Walmart and Target struggle with high inventories

Both US retail giants Walmart and Target were among the biggest winners during the pandemic. They grew rapidly and were able to get in a lot of inventory as times were uncertain and supply chains overly stretched. This ability to ensure good inventories becaem a competitive advantage for big retailers.

The plateauing growth after the pandemic has turned that same inventory into a problem, especially for Target.

The high inventory levels received a lot of media coverage. However, one can see from the longer term trend that the inventory to sales ratio of the either company is not significantly above the longer term levels.

Target decided to take drastic action to reduce its inventories through big promotions. That led to a reduced profitability: a whopping 8,3%-point (or $2,1 billion) reduction in Operating income.

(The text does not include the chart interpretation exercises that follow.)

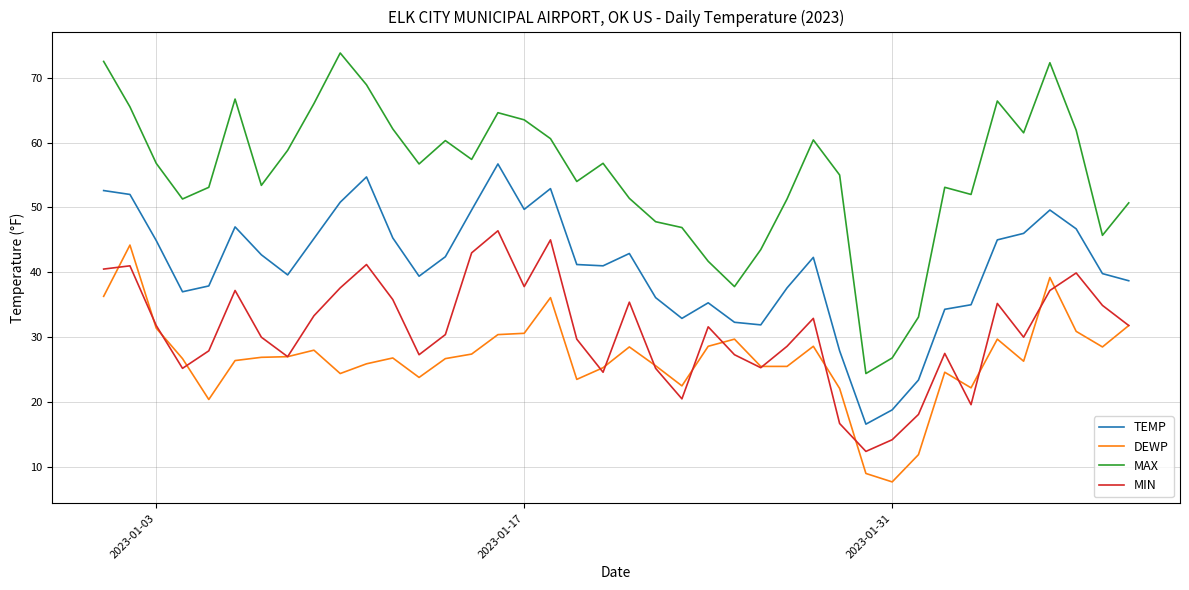

Which series has the widest spread of values?

MAX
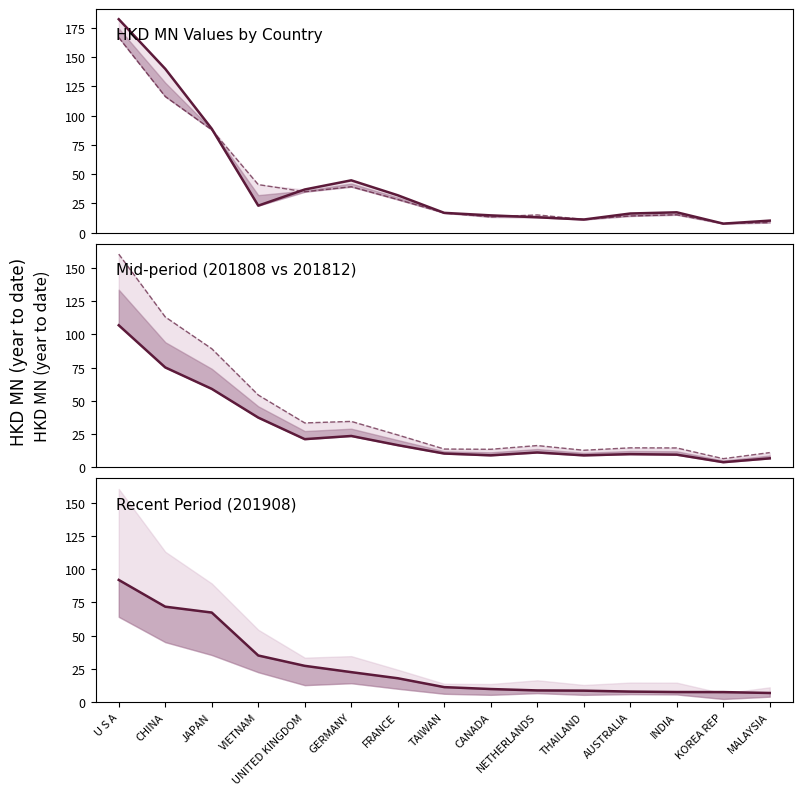

Reading left to right, list all the values displayed in this chart.

201612: 182.5	140.1	88.8	23.0	36.8	44.7	31.9	16.8	14.7	13.1	11.1	16.3	17.3	7.6	10.2
201712: 166.8	116.4	87.9	41.0	34.9	39.2	28.3	16.8	13.4	15.1	11.3	14.2	15.2	7.9	8.5
201808: 106.9	75.1	59.0	37.4	21.2	23.6	16.7	10.3	9.0	11.1	9.0	9.9	9.5	3.8	6.7
201812: 160.4	113.1	89.2	54.4	33.4	34.5	24.3	13.7	13.5	16.4	12.8	14.6	14.6	6.5	11.1
201908: 91.9	71.8	67.3	35.0	27.2	22.5	17.9	11.2	9.8	8.7	8.5	7.8	7.5	7.5	6.8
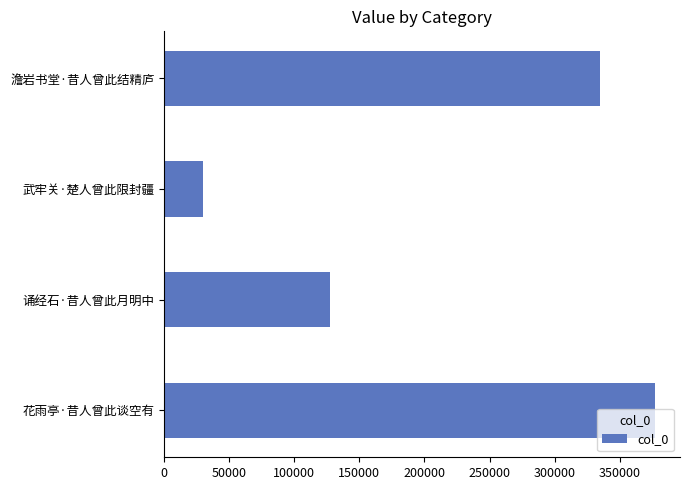

Does the chart contain any negative values?

No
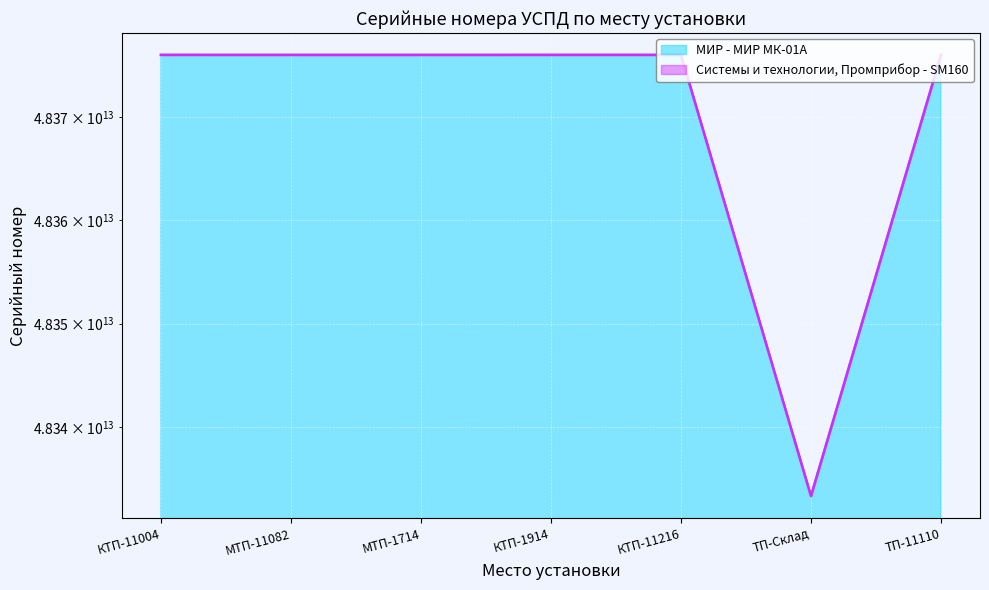

How many data points are above 48376021126386?

3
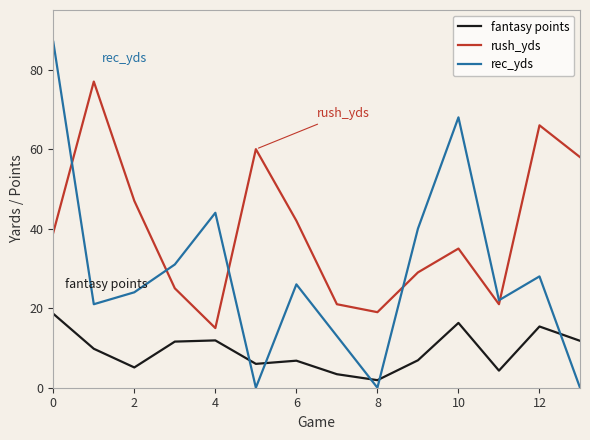

List the series in order of their overall mean, lowest first.

fantasy points, rec_yds, rush_yds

Contrary to Target, Walmart was able to keep on growing faster: (7% in US, 8,4% in total). Due to the higher growth and probably because of the different selling structure (more groceries), Walmart has not had to resort to similarly big promotions as Target. Thus, the hit on Operating margins has been smaller.

Additionally Walmart has been able to sustain the online growth a bit better than Target. Target has a higher share of online sales due to the more non-food based business. However, Walmart did grow it’s online sales by 12% compared to 8,8% growth for Target.